→ **Task prompt**
Format the material from the line with "To redirect itself" through the line with "Answer: approximately 45° to its left", both included, as a numbered list, leaving out any blank lines.

→ **Source records**
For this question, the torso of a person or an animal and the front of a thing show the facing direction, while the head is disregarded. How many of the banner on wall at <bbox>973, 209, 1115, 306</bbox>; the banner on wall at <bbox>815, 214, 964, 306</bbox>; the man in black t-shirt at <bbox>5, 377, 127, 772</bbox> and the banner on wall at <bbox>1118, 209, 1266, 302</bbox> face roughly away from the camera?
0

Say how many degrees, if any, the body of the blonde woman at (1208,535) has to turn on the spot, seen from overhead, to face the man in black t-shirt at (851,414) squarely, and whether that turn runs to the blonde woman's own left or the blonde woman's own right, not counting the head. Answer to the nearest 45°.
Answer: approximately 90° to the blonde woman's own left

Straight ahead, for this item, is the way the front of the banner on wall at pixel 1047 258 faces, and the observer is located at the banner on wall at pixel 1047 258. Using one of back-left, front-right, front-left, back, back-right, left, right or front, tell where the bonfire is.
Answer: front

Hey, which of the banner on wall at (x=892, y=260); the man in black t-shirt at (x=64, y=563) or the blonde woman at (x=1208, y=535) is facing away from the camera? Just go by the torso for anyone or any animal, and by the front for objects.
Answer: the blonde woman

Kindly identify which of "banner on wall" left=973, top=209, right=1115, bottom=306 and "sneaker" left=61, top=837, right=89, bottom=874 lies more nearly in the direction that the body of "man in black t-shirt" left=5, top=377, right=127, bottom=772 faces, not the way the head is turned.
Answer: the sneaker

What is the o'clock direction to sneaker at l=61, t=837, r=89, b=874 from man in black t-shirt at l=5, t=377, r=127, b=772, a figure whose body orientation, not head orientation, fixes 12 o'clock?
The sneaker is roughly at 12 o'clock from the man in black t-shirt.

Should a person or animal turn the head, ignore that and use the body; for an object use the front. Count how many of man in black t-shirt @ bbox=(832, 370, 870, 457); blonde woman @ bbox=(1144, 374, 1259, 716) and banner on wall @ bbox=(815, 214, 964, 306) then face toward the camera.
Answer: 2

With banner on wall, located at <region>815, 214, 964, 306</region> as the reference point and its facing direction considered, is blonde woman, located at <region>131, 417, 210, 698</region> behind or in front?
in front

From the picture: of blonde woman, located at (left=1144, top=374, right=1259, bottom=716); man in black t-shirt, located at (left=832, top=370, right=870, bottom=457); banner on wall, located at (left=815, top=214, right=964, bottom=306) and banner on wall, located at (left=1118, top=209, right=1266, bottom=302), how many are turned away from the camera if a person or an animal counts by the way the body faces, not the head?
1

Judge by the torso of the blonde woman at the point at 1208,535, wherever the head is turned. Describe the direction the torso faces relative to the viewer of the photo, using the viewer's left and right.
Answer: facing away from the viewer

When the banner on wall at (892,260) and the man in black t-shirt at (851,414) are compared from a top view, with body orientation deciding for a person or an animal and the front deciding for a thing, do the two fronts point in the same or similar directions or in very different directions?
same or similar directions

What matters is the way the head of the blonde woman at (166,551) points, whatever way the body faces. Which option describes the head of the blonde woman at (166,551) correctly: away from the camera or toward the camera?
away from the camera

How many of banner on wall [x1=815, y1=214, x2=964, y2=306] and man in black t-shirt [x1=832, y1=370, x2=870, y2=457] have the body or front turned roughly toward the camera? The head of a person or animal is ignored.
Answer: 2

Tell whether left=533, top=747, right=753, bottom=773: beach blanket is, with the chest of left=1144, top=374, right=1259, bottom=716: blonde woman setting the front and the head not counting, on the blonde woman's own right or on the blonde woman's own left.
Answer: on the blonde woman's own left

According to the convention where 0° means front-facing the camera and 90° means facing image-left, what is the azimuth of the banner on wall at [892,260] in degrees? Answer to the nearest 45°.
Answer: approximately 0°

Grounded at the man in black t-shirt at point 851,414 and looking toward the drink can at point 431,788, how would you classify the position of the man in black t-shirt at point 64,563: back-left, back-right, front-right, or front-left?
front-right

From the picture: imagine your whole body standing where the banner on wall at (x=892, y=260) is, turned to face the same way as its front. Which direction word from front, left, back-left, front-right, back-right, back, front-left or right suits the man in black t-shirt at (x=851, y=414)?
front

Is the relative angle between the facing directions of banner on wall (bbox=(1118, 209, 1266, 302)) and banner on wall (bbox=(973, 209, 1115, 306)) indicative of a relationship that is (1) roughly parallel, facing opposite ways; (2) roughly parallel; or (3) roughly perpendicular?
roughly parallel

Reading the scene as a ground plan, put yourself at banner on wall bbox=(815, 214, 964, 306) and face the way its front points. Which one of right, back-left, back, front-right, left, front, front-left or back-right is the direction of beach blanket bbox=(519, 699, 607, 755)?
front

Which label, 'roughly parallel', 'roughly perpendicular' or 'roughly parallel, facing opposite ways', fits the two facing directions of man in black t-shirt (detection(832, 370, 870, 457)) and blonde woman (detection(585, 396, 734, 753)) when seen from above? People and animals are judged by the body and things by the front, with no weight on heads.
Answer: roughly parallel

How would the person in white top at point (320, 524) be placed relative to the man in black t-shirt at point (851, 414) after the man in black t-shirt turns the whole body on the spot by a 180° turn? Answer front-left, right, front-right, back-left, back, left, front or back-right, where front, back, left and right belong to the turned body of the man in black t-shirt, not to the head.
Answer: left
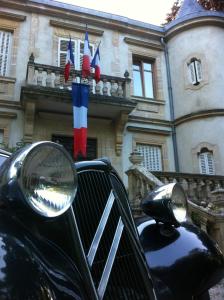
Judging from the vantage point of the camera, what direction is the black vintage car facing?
facing the viewer and to the right of the viewer

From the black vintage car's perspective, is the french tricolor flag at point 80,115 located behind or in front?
behind

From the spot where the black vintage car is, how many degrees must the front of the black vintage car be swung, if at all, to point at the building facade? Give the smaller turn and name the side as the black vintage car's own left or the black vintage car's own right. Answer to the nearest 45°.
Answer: approximately 135° to the black vintage car's own left
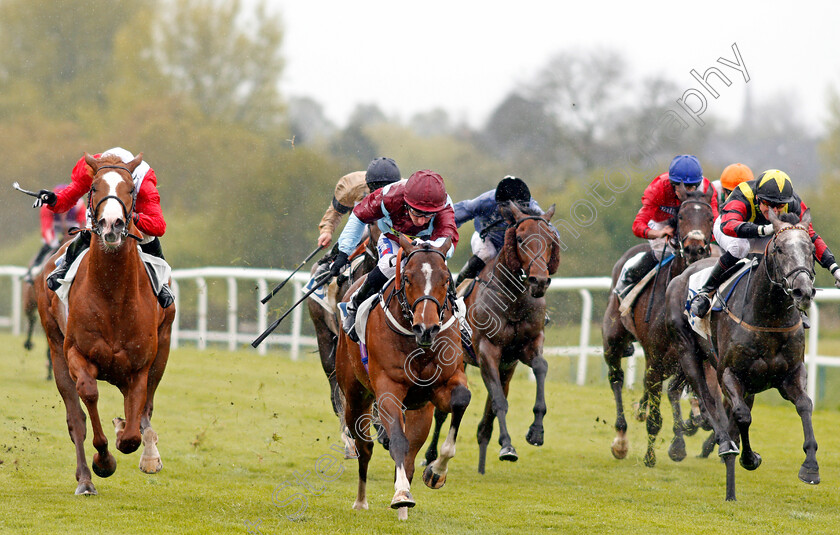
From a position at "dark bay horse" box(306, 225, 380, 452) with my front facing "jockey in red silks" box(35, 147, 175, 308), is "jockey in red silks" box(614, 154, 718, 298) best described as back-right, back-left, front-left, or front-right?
back-left

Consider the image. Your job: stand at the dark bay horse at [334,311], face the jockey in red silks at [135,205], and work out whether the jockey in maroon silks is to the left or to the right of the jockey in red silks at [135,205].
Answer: left

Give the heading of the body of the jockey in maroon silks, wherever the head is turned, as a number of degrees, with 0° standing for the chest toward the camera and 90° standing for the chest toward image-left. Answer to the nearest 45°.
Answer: approximately 315°

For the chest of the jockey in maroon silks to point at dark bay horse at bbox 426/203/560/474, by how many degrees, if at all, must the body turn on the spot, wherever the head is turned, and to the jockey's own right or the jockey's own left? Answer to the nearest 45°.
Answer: approximately 90° to the jockey's own left

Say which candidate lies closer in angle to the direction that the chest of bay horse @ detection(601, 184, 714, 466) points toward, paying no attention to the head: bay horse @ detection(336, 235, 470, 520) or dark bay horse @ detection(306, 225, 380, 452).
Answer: the bay horse @ detection(336, 235, 470, 520)

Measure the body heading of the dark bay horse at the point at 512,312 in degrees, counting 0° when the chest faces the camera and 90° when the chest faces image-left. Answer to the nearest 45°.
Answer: approximately 315°

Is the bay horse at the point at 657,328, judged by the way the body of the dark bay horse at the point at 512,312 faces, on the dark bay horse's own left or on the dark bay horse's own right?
on the dark bay horse's own left

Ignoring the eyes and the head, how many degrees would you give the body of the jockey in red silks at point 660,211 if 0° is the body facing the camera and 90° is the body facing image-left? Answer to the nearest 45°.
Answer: approximately 315°
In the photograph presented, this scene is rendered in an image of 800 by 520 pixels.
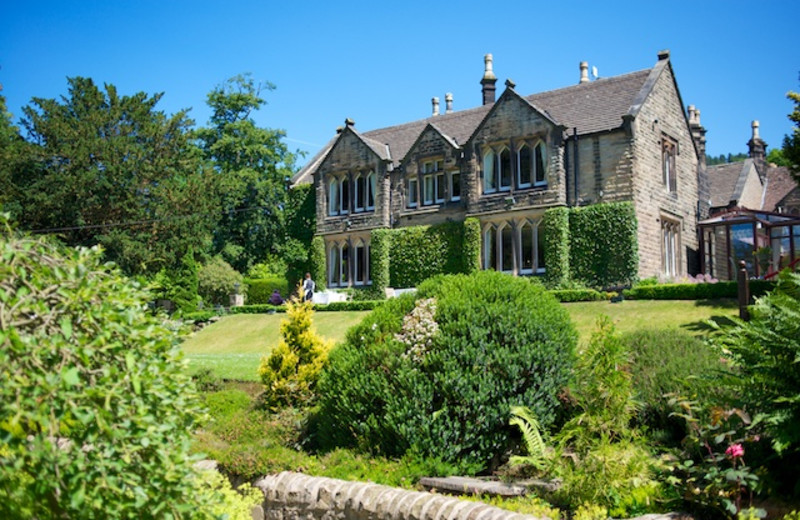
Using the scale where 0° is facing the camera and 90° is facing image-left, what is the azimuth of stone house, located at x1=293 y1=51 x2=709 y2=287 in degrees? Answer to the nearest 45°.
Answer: approximately 45°

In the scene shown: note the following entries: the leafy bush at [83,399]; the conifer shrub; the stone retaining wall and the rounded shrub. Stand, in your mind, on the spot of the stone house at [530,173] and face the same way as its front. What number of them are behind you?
0

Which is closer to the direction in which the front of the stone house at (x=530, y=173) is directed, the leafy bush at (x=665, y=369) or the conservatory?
the leafy bush

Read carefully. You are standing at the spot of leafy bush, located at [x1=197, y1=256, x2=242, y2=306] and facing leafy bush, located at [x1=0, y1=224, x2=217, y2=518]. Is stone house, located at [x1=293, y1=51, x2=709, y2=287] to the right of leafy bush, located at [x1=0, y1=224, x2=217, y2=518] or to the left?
left

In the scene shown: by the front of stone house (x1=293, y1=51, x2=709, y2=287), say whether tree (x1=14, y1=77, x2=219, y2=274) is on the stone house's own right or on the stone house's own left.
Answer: on the stone house's own right

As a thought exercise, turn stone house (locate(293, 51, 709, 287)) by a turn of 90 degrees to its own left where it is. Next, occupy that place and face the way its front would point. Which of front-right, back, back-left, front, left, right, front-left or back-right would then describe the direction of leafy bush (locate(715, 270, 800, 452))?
front-right

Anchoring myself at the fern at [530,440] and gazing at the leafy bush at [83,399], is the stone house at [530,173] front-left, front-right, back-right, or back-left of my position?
back-right

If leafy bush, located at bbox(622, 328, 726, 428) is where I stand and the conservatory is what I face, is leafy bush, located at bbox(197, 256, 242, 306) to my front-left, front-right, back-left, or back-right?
front-left

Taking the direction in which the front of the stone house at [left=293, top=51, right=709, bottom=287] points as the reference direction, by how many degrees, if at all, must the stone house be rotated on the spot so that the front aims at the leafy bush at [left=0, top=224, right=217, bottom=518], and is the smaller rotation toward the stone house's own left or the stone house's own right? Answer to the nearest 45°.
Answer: approximately 45° to the stone house's own left

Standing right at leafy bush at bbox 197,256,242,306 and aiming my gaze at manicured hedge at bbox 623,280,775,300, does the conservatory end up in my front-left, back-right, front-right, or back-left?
front-left

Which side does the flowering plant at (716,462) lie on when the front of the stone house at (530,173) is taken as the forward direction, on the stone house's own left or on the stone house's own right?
on the stone house's own left

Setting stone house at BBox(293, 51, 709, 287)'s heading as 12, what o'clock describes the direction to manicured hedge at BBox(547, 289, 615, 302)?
The manicured hedge is roughly at 10 o'clock from the stone house.

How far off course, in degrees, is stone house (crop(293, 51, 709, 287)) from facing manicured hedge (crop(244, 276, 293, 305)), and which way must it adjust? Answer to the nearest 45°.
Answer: approximately 90° to its right

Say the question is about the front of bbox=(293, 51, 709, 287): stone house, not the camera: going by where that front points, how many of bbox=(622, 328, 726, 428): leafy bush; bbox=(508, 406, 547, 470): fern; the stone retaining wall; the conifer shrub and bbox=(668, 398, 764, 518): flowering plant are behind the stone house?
0

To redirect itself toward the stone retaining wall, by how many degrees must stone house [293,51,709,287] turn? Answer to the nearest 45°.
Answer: approximately 45° to its left

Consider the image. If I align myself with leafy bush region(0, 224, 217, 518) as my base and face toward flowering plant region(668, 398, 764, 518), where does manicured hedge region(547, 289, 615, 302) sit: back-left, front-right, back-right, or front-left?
front-left

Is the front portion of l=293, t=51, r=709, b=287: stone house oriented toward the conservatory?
no

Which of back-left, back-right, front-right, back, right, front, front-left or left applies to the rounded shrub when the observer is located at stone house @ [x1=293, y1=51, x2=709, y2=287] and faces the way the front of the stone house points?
front-left

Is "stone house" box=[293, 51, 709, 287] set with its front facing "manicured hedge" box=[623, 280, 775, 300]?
no
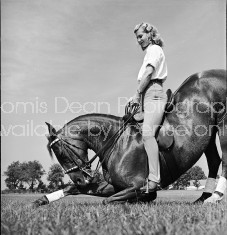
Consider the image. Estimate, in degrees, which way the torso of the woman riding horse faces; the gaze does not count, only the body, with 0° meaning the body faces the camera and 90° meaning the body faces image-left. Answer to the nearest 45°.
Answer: approximately 90°

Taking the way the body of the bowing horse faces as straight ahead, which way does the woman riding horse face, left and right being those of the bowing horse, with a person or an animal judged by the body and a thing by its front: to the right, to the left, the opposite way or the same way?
the same way

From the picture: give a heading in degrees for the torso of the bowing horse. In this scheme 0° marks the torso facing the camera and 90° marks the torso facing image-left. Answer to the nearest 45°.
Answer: approximately 90°

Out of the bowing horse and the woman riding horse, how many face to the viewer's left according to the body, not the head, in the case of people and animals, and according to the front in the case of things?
2

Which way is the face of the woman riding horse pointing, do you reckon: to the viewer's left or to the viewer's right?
to the viewer's left
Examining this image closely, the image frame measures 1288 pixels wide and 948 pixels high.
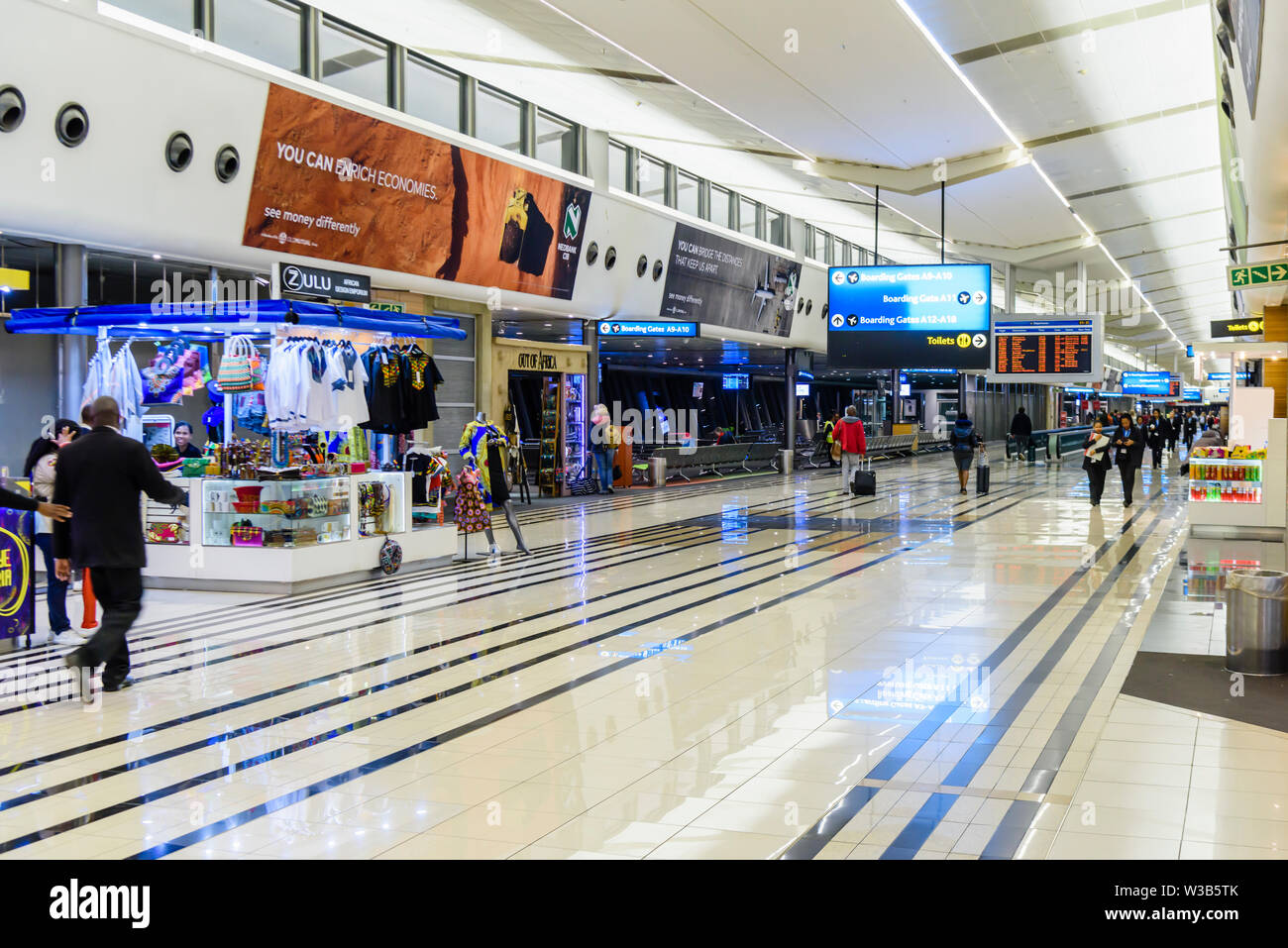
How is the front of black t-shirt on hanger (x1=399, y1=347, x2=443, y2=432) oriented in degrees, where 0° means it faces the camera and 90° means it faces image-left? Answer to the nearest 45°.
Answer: approximately 0°

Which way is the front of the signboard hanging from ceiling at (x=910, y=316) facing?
toward the camera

→ **Exercise answer**
1. To redirect itself toward the stone retaining wall, by how many degrees must stone house [293,51,709,287] turn? Answer to the nearest 45°.
2. Answer: approximately 45° to its left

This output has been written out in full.